▶ _TASK DETAILS_:
Working through the data below, reproduce word for word the line with "code for execution" and every line after it, both ends included, and omit the pictures.

Saved entries
#####
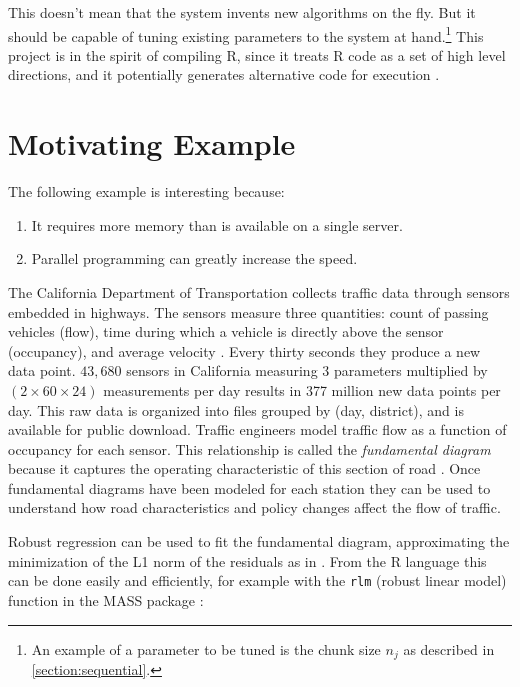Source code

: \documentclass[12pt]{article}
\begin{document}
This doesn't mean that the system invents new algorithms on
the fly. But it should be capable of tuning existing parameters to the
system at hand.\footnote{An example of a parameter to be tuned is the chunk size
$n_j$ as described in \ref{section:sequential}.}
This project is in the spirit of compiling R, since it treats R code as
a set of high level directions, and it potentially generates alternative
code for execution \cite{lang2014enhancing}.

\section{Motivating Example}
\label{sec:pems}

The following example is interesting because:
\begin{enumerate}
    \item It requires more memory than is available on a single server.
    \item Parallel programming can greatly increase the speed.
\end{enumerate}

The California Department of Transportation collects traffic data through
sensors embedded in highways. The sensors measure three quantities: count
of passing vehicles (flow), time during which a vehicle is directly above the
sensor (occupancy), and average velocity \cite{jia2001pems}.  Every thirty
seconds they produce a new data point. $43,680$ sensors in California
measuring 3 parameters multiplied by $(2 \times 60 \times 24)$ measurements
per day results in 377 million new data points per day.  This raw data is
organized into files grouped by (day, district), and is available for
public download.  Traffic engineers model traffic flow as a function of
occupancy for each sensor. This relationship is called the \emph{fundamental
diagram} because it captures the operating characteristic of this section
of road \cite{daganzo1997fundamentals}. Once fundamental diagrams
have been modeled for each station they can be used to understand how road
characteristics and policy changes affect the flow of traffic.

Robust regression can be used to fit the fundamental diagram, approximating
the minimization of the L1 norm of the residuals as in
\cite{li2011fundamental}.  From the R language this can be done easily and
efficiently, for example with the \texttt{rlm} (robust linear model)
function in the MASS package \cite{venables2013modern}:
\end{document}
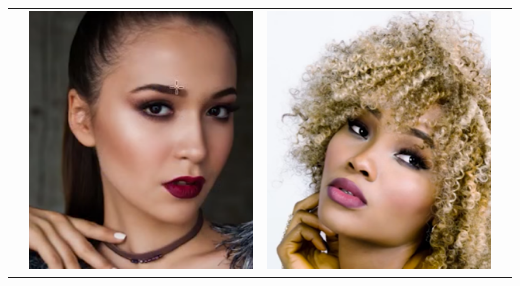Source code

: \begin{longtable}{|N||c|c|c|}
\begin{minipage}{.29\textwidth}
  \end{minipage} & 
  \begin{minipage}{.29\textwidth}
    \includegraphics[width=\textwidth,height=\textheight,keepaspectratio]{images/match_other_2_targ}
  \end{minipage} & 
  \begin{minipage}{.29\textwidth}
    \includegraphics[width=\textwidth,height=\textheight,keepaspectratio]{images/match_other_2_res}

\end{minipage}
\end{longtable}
#####
▶ _SOLVED PROBLEM_:
code for execution \cite{lang2014enhancing}.

\section{Motivating Example}
\label{sec:pems}

The following example is interesting because:
\begin{enumerate}
    \item It requires more memory than is available on a single server.
    \item Parallel programming can greatly increase the speed.
\end{enumerate}

The California Department of Transportation collects traffic data through
sensors embedded in highways. The sensors measure three quantities: count
of passing vehicles (flow), time during which a vehicle is directly above the
sensor (occupancy), and average velocity \cite{jia2001pems}.  Every thirty
seconds they produce a new data point. $43,680$ sensors in California
measuring 3 parameters multiplied by $(2 \times 60 \times 24)$ measurements
per day results in 377 million new data points per day.  This raw data is
organized into files grouped by (day, district), and is available for
public download.  Traffic engineers model traffic flow as a function of
occupancy for each sensor. This relationship is called the \emph{fundamental
diagram} because it captures the operating characteristic of this section
of road \cite{daganzo1997fundamentals}. Once fundamental diagrams
have been modeled for each station they can be used to understand how road
characteristics and policy changes affect the flow of traffic.

Robust regression can be used to fit the fundamental diagram, approximating
the minimization of the L1 norm of the residuals as in
\cite{li2011fundamental}.  From the R language this can be done easily and
efficiently, for example with the \texttt{rlm} (robust linear model)
function in the MASS package \cite{venables2013modern}:
\end{document}
Source code

: \begin{longtable}{|N||c|c|c|}
\begin{minipage}{.29\textwidth}
  \end{minipage} & 
  \begin{minipage}{.29\textwidth}
    \includegraphics[width=\textwidth,height=\textheight,keepaspectratio]{images/match_other_2_targ}
  \end{minipage} & 
  \begin{minipage}{.29\textwidth}
    \includegraphics[width=\textwidth,height=\textheight,keepaspectratio]{images/match_other_2_res}

\end{minipage}
\end{longtable}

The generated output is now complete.